Il bilancio di Salvatore Nastasi, presidente della Fondazione cinema, è altamente positivo. In un’intervista a Repubblica parla della Festa di Roma. “Mi ha colpito la qualità del pubblico, dei film, la quantità di giovani. Ho visto la commozione di Luc Besson per Dracula davanti alla folla sul tappeto rosso. Il tratto distintivo della Festa è proprio questo, i ragazzi assiepati lungo il red carpet, la generosità degli artisti: dicono che staranno poco, poi si fermano, firmano, parlano”. I risultati concreti? “Tutti i dati in crescita: presenze, biglietti, affluenza.
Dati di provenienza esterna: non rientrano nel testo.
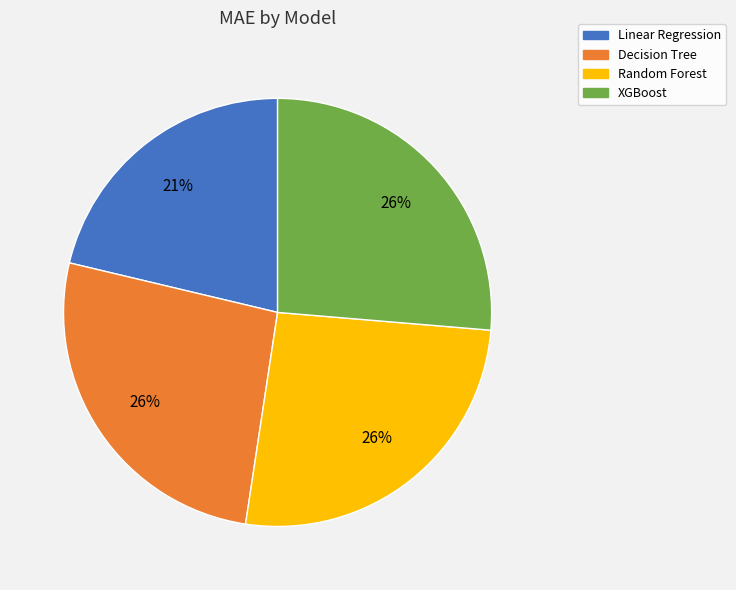

Count the number of slices in the pie.

4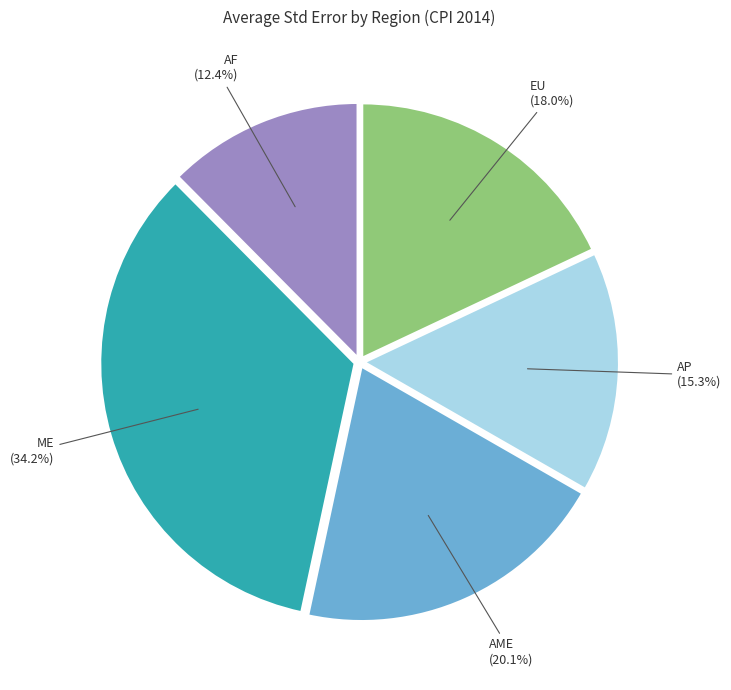

Does AP account for over 50% of the chart?

No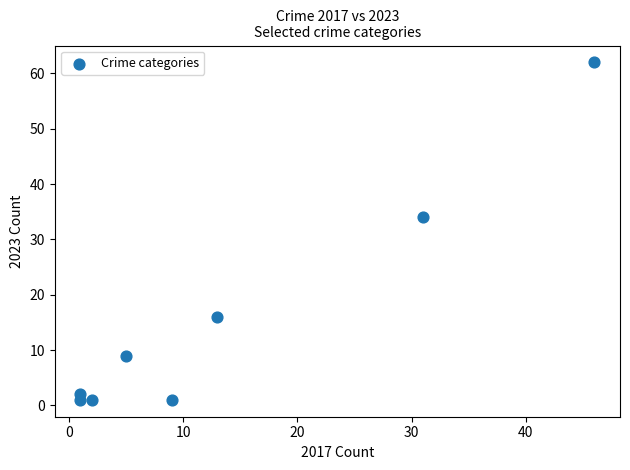

What is the average X value?

14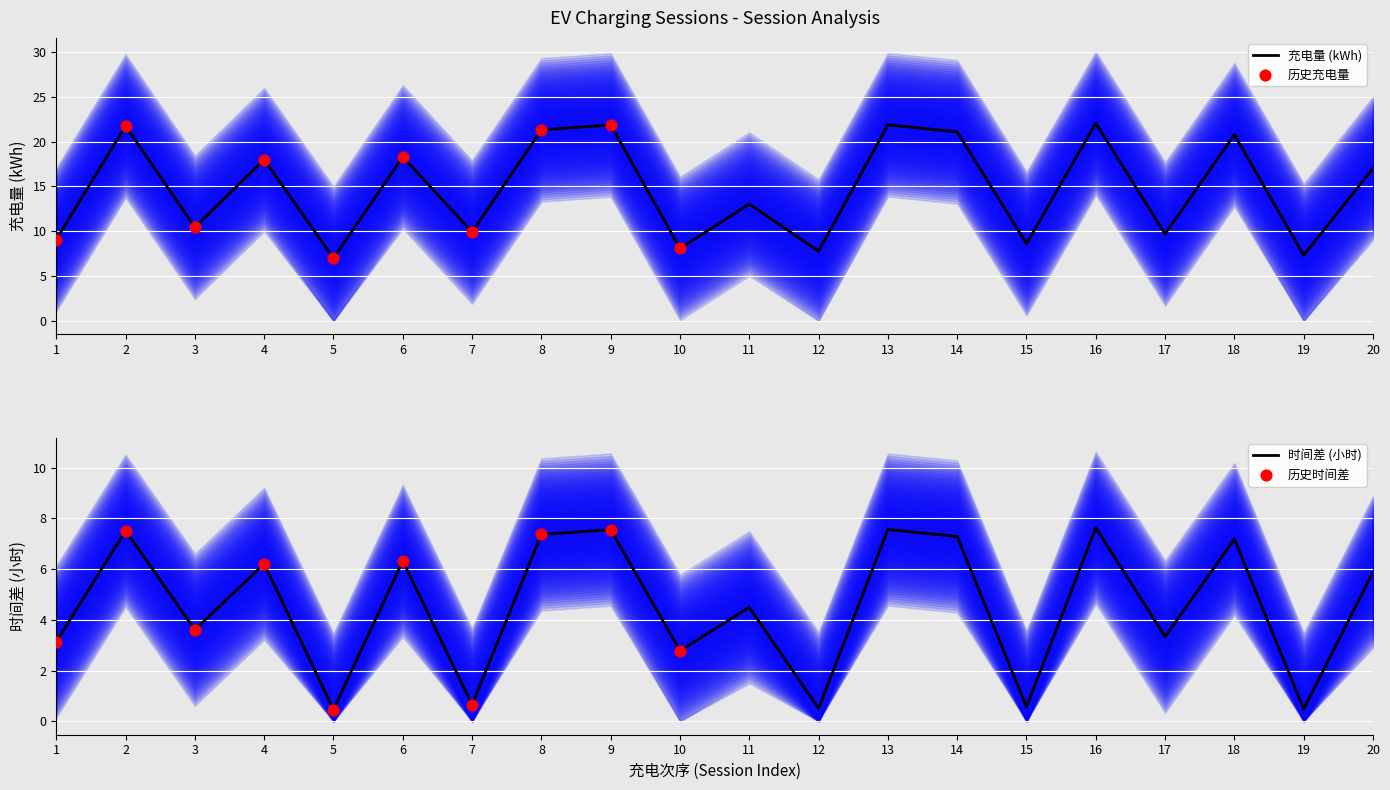

Which series contains the lowest Y value?

时间差(小时)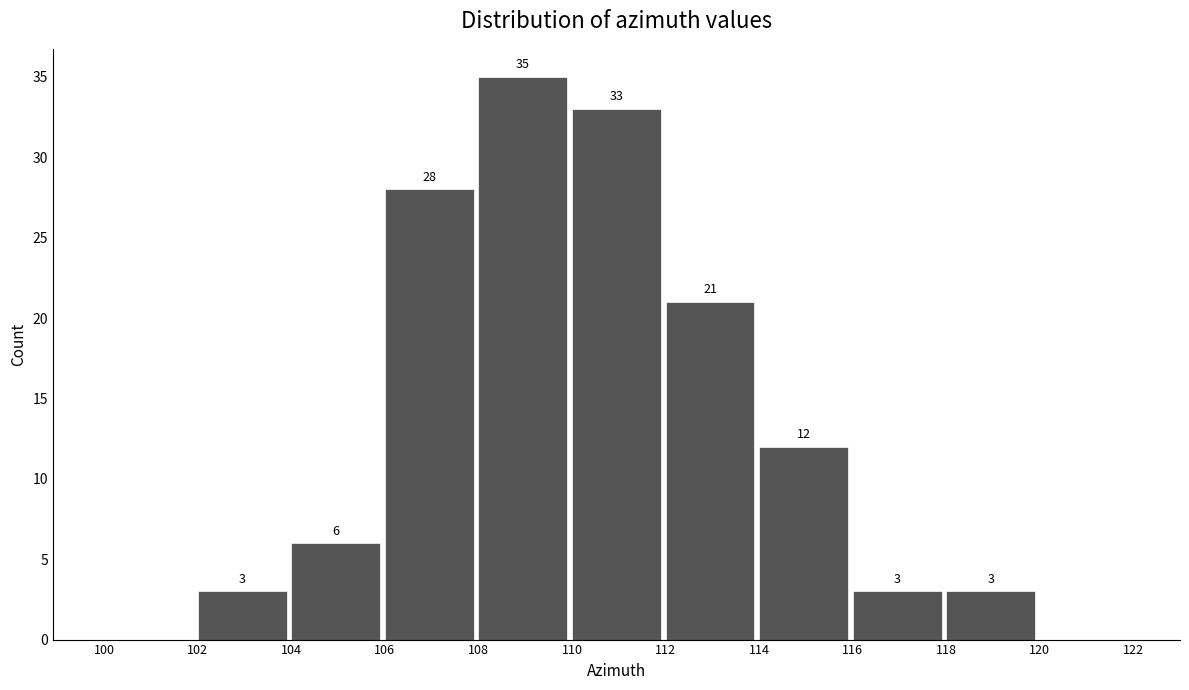

Over which range of the x-axis is the bar tallest?

108 to 110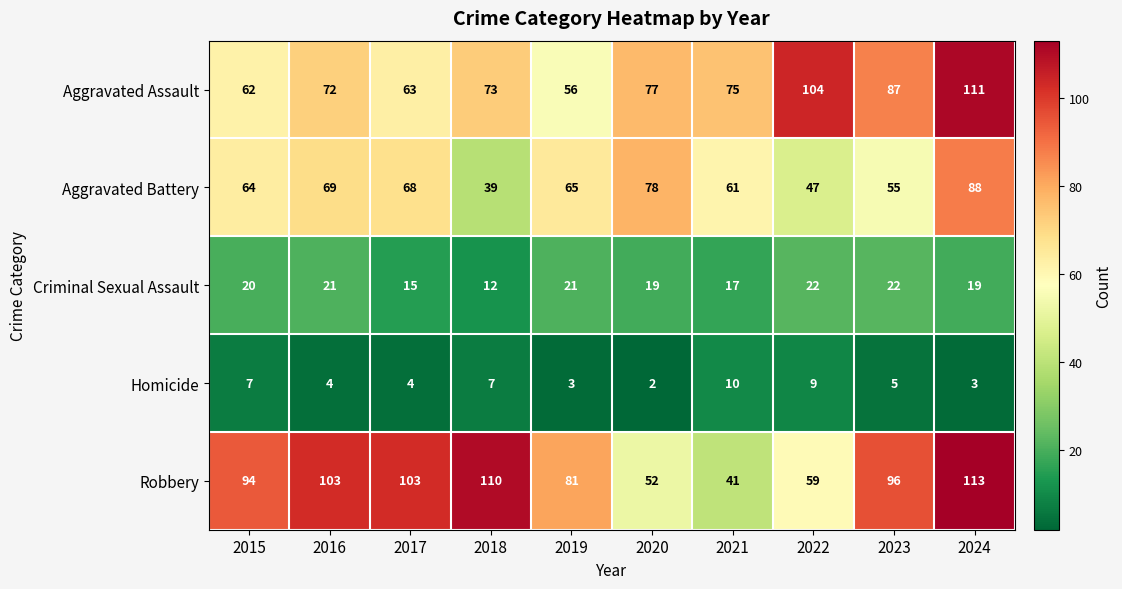

What is the spread (max minus min) of values at 2018?

103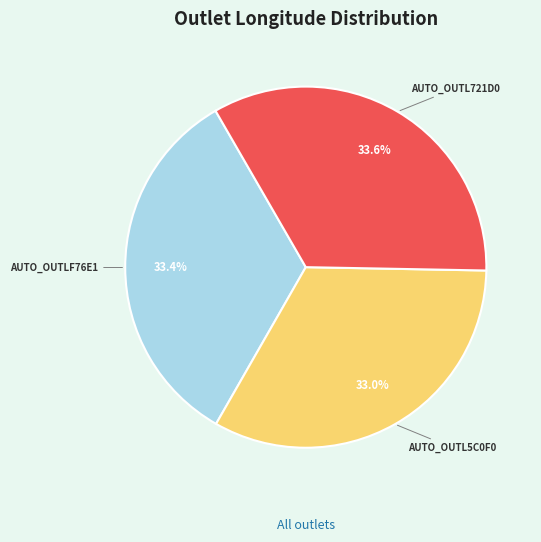

To the nearest percent, what is the average slice percentage?

33%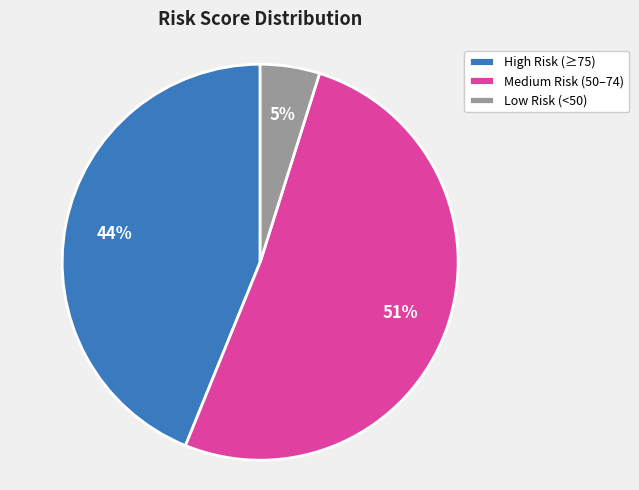

To the nearest percent, what is the average slice percentage?

33%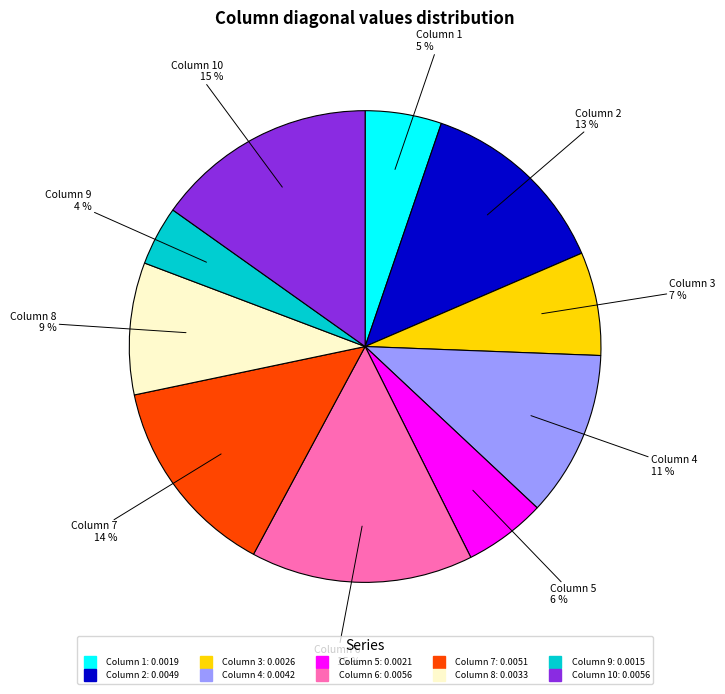

Does any single category account for the majority?

No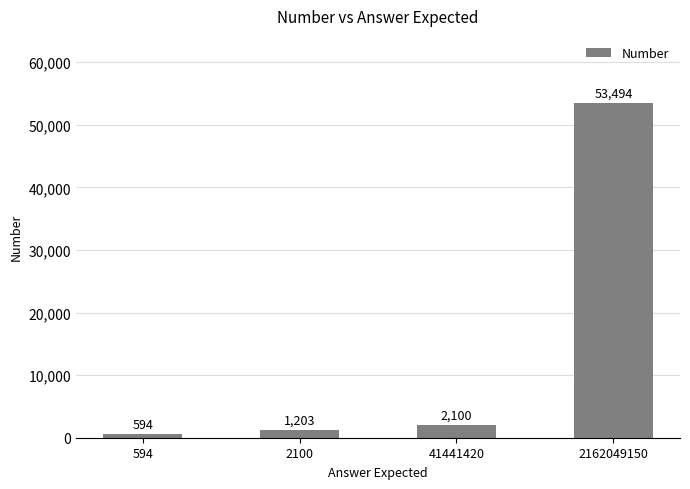

What is the difference between the maximum and second lowest values?

52291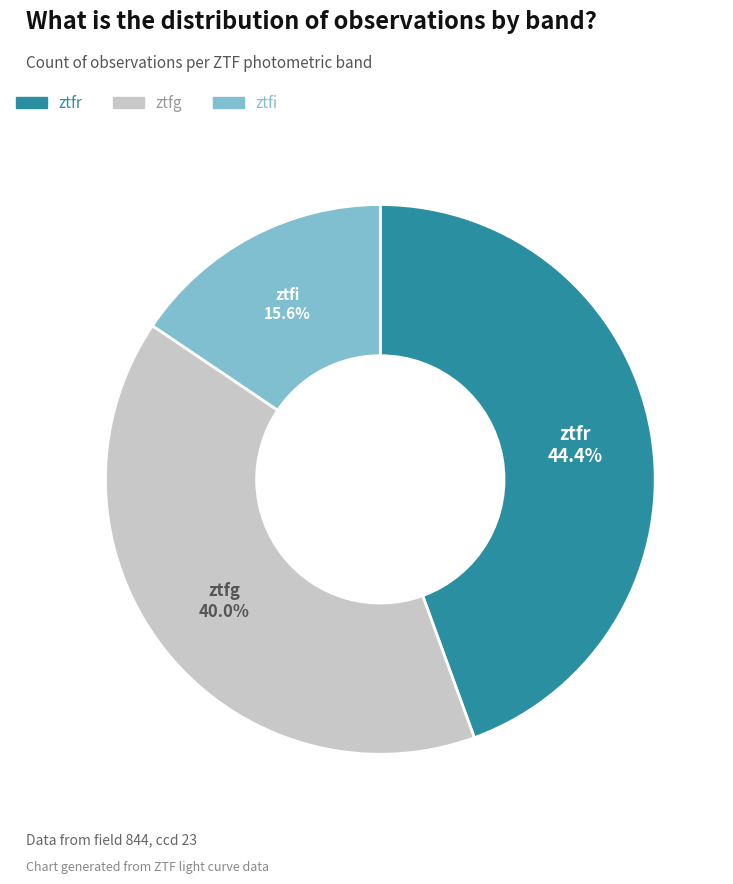

What percentage is the ztfr slice, to the nearest percent?

44%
Ma al di là dei numeri, mi ha colpito la scelta delle giurie, la profondità delle motivazioni”. E tanto cinema italiano. “La Festa è una casa per gli autori e per il cinema italiano in tutta la sua varietà. I premi lo provano: Jasmine Trinca, il doc su Rossellini, Alfieri con 40 secondi. Segni di un movimento vitale. Dopo Venezia e Cannes molti dicevano che non ci fosse più spazio per il nostro cinema. Non è vero: è un cinema indipendente, coraggioso, giovani registi con storie vive, frutto di anni di investimenti e fiducia: il pubblico ha risposto con entusiasmo”. Cosa c’è da aggiustare? Per Nastasi “si può sempre migliorare: Roma è ancora da esplorare. Abbiamo bisogno di altri spazi. Lo dirò ancora al sindaco Roberto Gualtieri. Le proiezioni al Giulio Cesare e al Maxxi sono state travolgenti. Molti spettatori si sono costruiti un percorso di festival diffuso, vicino casa. Dobbiamo moltiplicare le opportunità, anche con le sale private: arrivare più a fondo nel tessuto della città”. La Festa propone troppi film? “È una critica che sento ogni anno”, sottolinea Nastasi. “Ma è anche il senso della Festa: non ristretta ma aperta, metropolitana, trasversale, con un pubblico dai 14 ai 100 anni. Offrire tanto e per tutti è la nostra natura”.